Salah seorang warga Wareng, Basuki menunjukkan air yang keruh, Selasa (25/12/2018). - Harian Jogja/Herlambang Jati Kusumo
25 Desember 2018 21:17 WIB Herlambang Jati Kusumo Gunungkidul Share :

Harianjogja.com, GUNUNGKIDUL-Warga Desa Wareng, Kecamatan Wonosari keluhkan air yang berwarna putih susu yang diduga warga tercampur zat kapur. Untuk tetap bisa memanfaatkan air tersebut untuk minum dan memasak warga mesti mengendapkan selama dua hari.

Salah seorang warga Sabariyanto menduga perubahan warna tersebut karena efek dari pengeboran jaringan baru sistem penyedia air minum desa (Spamdes). Setidaknya perubahan warna tersebut sudah berlangsung sekitar dua minggu terakhir.

Dijelaskannya sumur bor tersebut baru, dan dikelola kelompok dari perkumpulan petani pemakai air.

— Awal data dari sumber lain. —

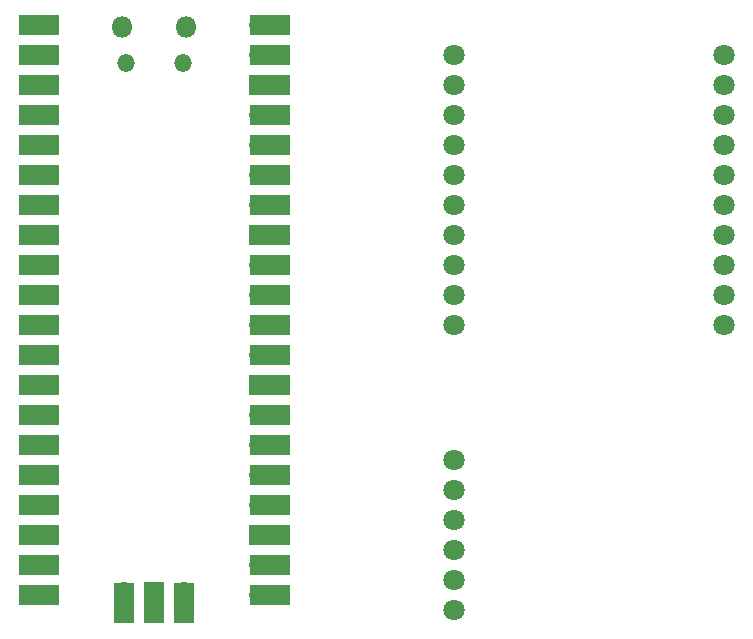
<source format=gts>
%TF.GenerationSoftware,KiCad,Pcbnew,7.0.7*%
%TF.CreationDate,2024-07-07T09:26:09+01:00*%
%TF.ProjectId,PCB,5043422e-6b69-4636-9164-5f7063625858,rev?*%
%TF.SameCoordinates,Original*%
%TF.FileFunction,Soldermask,Top*%
%TF.FilePolarity,Negative*%
%FSLAX46Y46*%
G04 Gerber Fmt 4.6, Leading zero omitted, Abs format (unit mm)*
G04 Created by KiCad (PCBNEW 7.0.7) date 2024-07-07 09:26:09*
%MOMM*%
%LPD*%
G01*
G04 APERTURE LIST*
%ADD10O,1.800000X1.800000*%
%ADD11O,1.500000X1.500000*%
%ADD12O,1.700000X1.700000*%
%ADD13R,3.500000X1.700000*%
%ADD14R,1.700000X1.700000*%
%ADD15R,1.700000X3.500000*%
%ADD16C,1.800000*%
G04 APERTURE END LIST*
D10*
%TO.C,U1*%
X112845000Y-78870000D03*
D11*
X113145000Y-81900000D03*
X117995000Y-81900000D03*
D10*
X118295000Y-78870000D03*
D12*
X106680000Y-78740000D03*
D13*
X105780000Y-78740000D03*
D12*
X106680000Y-81280000D03*
D13*
X105780000Y-81280000D03*
D14*
X106680000Y-83820000D03*
D13*
X105780000Y-83820000D03*
D12*
X106680000Y-86360000D03*
D13*
X105780000Y-86360000D03*
D12*
X106680000Y-88900000D03*
D13*
X105780000Y-88900000D03*
D12*
X106680000Y-91440000D03*
D13*
X105780000Y-91440000D03*
D12*
X106680000Y-93980000D03*
D13*
X105780000Y-93980000D03*
D14*
X106680000Y-96520000D03*
D13*
X105780000Y-96520000D03*
D12*
X106680000Y-99060000D03*
D13*
X105780000Y-99060000D03*
D12*
X106680000Y-101600000D03*
D13*
X105780000Y-101600000D03*
D12*
X106680000Y-104140000D03*
D13*
X105780000Y-104140000D03*
D12*
X106680000Y-106680000D03*
D13*
X105780000Y-106680000D03*
D14*
X106680000Y-109220000D03*
D13*
X105780000Y-109220000D03*
D12*
X106680000Y-111760000D03*
D13*
X105780000Y-111760000D03*
D12*
X106680000Y-114300000D03*
D13*
X105780000Y-114300000D03*
D12*
X106680000Y-116840000D03*
D13*
X105780000Y-116840000D03*
D12*
X106680000Y-119380000D03*
D13*
X105780000Y-119380000D03*
D14*
X106680000Y-121920000D03*
D13*
X105780000Y-121920000D03*
D12*
X106680000Y-124460000D03*
D13*
X105780000Y-124460000D03*
D12*
X106680000Y-127000000D03*
D13*
X105780000Y-127000000D03*
D12*
X124460000Y-127000000D03*
D13*
X125360000Y-127000000D03*
D12*
X124460000Y-124460000D03*
D13*
X125360000Y-124460000D03*
D14*
X124460000Y-121920000D03*
D13*
X125360000Y-121920000D03*
D12*
X124460000Y-119380000D03*
D13*
X125360000Y-119380000D03*
D12*
X124460000Y-116840000D03*
D13*
X125360000Y-116840000D03*
D12*
X124460000Y-114300000D03*
D13*
X125360000Y-114300000D03*
D12*
X124460000Y-111760000D03*
D13*
X125360000Y-111760000D03*
D14*
X124460000Y-109220000D03*
D13*
X125360000Y-109220000D03*
D12*
X124460000Y-106680000D03*
D13*
X125360000Y-106680000D03*
D12*
X124460000Y-104140000D03*
D13*
X125360000Y-104140000D03*
D12*
X124460000Y-101600000D03*
D13*
X125360000Y-101600000D03*
D12*
X124460000Y-99060000D03*
D13*
X125360000Y-99060000D03*
D14*
X124460000Y-96520000D03*
D13*
X125360000Y-96520000D03*
D12*
X124460000Y-93980000D03*
D13*
X125360000Y-93980000D03*
D12*
X124460000Y-91440000D03*
D13*
X125360000Y-91440000D03*
D12*
X124460000Y-88900000D03*
D13*
X125360000Y-88900000D03*
D12*
X124460000Y-86360000D03*
D13*
X125360000Y-86360000D03*
D14*
X124460000Y-83820000D03*
D13*
X125360000Y-83820000D03*
D12*
X124460000Y-81280000D03*
D13*
X125360000Y-81280000D03*
D12*
X124460000Y-78740000D03*
D13*
X125360000Y-78740000D03*
D12*
X113030000Y-126770000D03*
D15*
X113030000Y-127670000D03*
D14*
X115570000Y-126770000D03*
D15*
X115570000Y-127670000D03*
D12*
X118110000Y-126770000D03*
D15*
X118110000Y-127670000D03*
%TD*%
D16*
%TO.C,U3*%
X140970000Y-115570000D03*
X140970000Y-118110000D03*
X140970000Y-120650000D03*
X140970000Y-123190000D03*
X140970000Y-125730000D03*
X140970000Y-128270000D03*
%TD*%
%TO.C,U2*%
X140970000Y-81280000D03*
X140970000Y-83820000D03*
X140970000Y-86360000D03*
X140970000Y-88900000D03*
X140970000Y-91440000D03*
X140970000Y-93980000D03*
X140970000Y-96520000D03*
X140970000Y-99060000D03*
X140970000Y-101600000D03*
X140970000Y-104140000D03*
X163830000Y-81280000D03*
X163830000Y-83820000D03*
X163830000Y-86360000D03*
X163830000Y-88900000D03*
X163830000Y-91440000D03*
X163830000Y-93980000D03*
X163830000Y-96520000D03*
X163830000Y-99060000D03*
X163830000Y-101600000D03*
X163830000Y-104140000D03*
%TD*%
M02*

</source>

Sumur bor yang lama masih digunakan namun debitnya menurun.

Ia menyayangkan sumber air yang ada saat ini berbeda dengan yang lama. Meski begitu ia dan warga lainnya tidak bisa berbuat banyak. Untuk mendapatkan air tersebut ia harus membayar Rp2.500/kubiknya, ditambah dengan biaya beban Rp10.000/bulan.

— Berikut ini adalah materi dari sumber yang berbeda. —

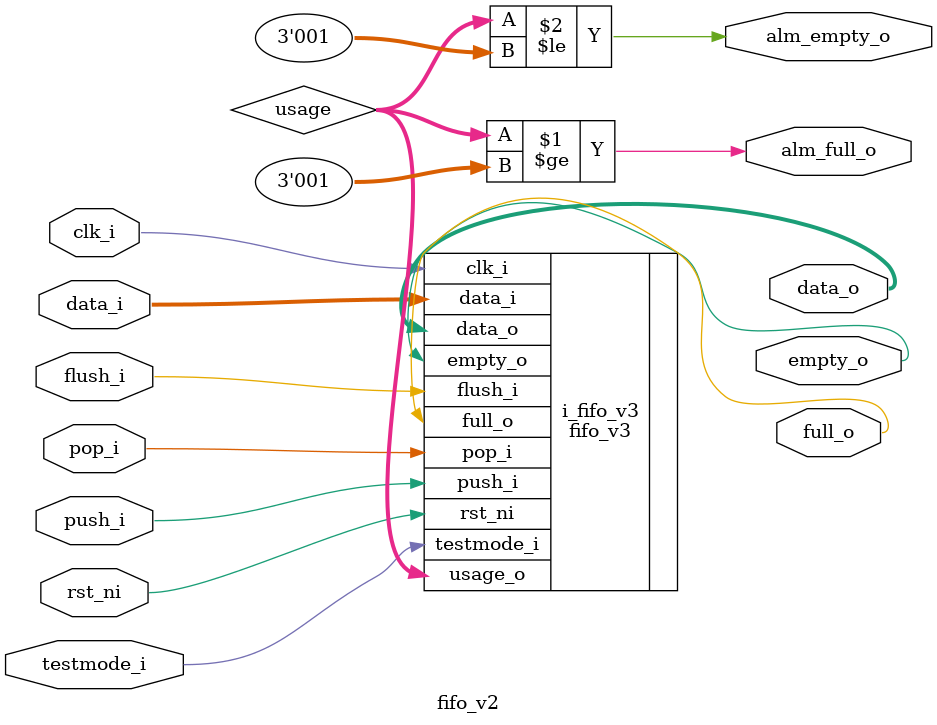
<source format=sv>


module fifo_v2 #(
    parameter bit          FALL_THROUGH = 1'b0, // fifo is in fall-through mode
    parameter int unsigned DATA_WIDTH   = 32,   // default data width if the fifo is of type logic
    parameter int unsigned DEPTH        = 8,    // depth can be arbitrary from 0 to 2**32
    parameter int unsigned ALM_EMPTY_TH = 1,    // almost empty threshold (when to assert alm_empty_o)
    parameter int unsigned ALM_FULL_TH  = 1,    // almost full threshold (when to assert alm_full_o)
    // parameter type dtype                = logic [DATA_WIDTH-1:0],
    // DO NOT OVERWRITE THIS PARAMETER
    parameter int unsigned ADDR_DEPTH   = (DEPTH > 1) ? $clog2(DEPTH) : 1
)(
    input  logic  clk_i,            // Clock
    input  logic  rst_ni,           // Asynchronous reset active low
    input  logic  flush_i,          // flush the queue
    input  logic  testmode_i,       // test_mode to bypass clock gating
    // status flags
    output logic  full_o,           // queue is full
    output logic  empty_o,          // queue is empty
    output logic  alm_full_o,       // FIFO fillstate >= the specified threshold
    output logic  alm_empty_o,      // FIFO fillstate <= the specified threshold
    // as long as the queue is not full we can push new data
    input  logic [DATA_WIDTH-1:0]  data_i,           // data to push into the queue
    input  logic  push_i,           // data is valid and can be pushed to the queue
    // as long as the queue is not empty we can pop new elements
    output logic [DATA_WIDTH-1:0]  data_o,           // output data
    input  logic  pop_i             // pop head from queue
);

    logic [ADDR_DEPTH-1:0] usage;

    // generate threshold parameters
    if (DEPTH == 0) begin
        assign alm_full_o  = 1'b0; // that signal does not make any sense in a FIFO of depth 0
        assign alm_empty_o = 1'b0; // that signal does not make any sense in a FIFO of depth 0
    end else begin
        assign alm_full_o   = (usage >= ALM_FULL_TH[ADDR_DEPTH-1:0]);
        assign alm_empty_o  = (usage <= ALM_EMPTY_TH[ADDR_DEPTH-1:0]);
    end

    fifo_v3 #(
        .FALL_THROUGH ( FALL_THROUGH ),
        .DATA_WIDTH   ( DATA_WIDTH   ),
        .DEPTH        ( DEPTH        )
        // .dtype        ( dtype        )
    ) i_fifo_v3 (
        .clk_i,
        .rst_ni,
        .flush_i,
        .testmode_i,
        .full_o,
        .empty_o,
        .usage_o (usage),
        .data_i,
        .push_i,
        .data_o,
        .pop_i
    );

    `ifndef SYNTHESIS
    `ifndef COMMON_CELLS_ASSERTS_OFF
        initial begin
            assert (ALM_FULL_TH <= DEPTH)  else $error("ALM_FULL_TH can't be larger than the DEPTH.");
            assert (ALM_EMPTY_TH <= DEPTH) else $error("ALM_EMPTY_TH can't be larger than the DEPTH.");
        end
    `endif
    `endif

endmodule // fifo_v2

</source>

“Ya mau gimana lagi terpaksa pakai itu, harus diendapkan juga untuk kebutuhan sehari-hari,” kata Sabar, Selasa (25/12/2018).

Warga lainnya, Basuki menyayangkan kondisi air yang keruh tersebut, dia khawatir jika timbul penyakit gara-gara permasalahan air tersebut. Ia berharap instansi terkait dapat menindaklanjuti masalah ini.

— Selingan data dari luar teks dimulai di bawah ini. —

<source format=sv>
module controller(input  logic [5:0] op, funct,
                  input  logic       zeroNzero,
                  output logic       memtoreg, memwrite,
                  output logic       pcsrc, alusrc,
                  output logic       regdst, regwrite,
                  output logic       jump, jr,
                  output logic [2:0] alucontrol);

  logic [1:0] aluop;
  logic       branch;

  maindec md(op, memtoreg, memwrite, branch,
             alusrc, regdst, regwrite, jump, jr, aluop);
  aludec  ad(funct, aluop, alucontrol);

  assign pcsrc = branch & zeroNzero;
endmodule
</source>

“Kondisi ini semakin para kalau hujan deras. Gara-gara sumber air tanah tercampur dengan zat kapur sepertinya. Ya semoga nanti jernih sendiri, atau ada tindak lanjut dari Desa,” ujarnya.

Kades Wareng, Bambang Sukoco juga membenarkan perubahan warna air tersebut yang semula jernih menjadi putih susu. Namun ia juga belum bisa mencari solusi lebih, dan akan berkomunikasi dengan pihak pengelola.

“Solusi sementara ya untuk diendapkan itu sebelum digunakan. Kami belum bisa juga memastikan kapan dapat kembali jernih. Kami komunikasikan nanti dengan kelompok pengelola airnya,” kata Bambang.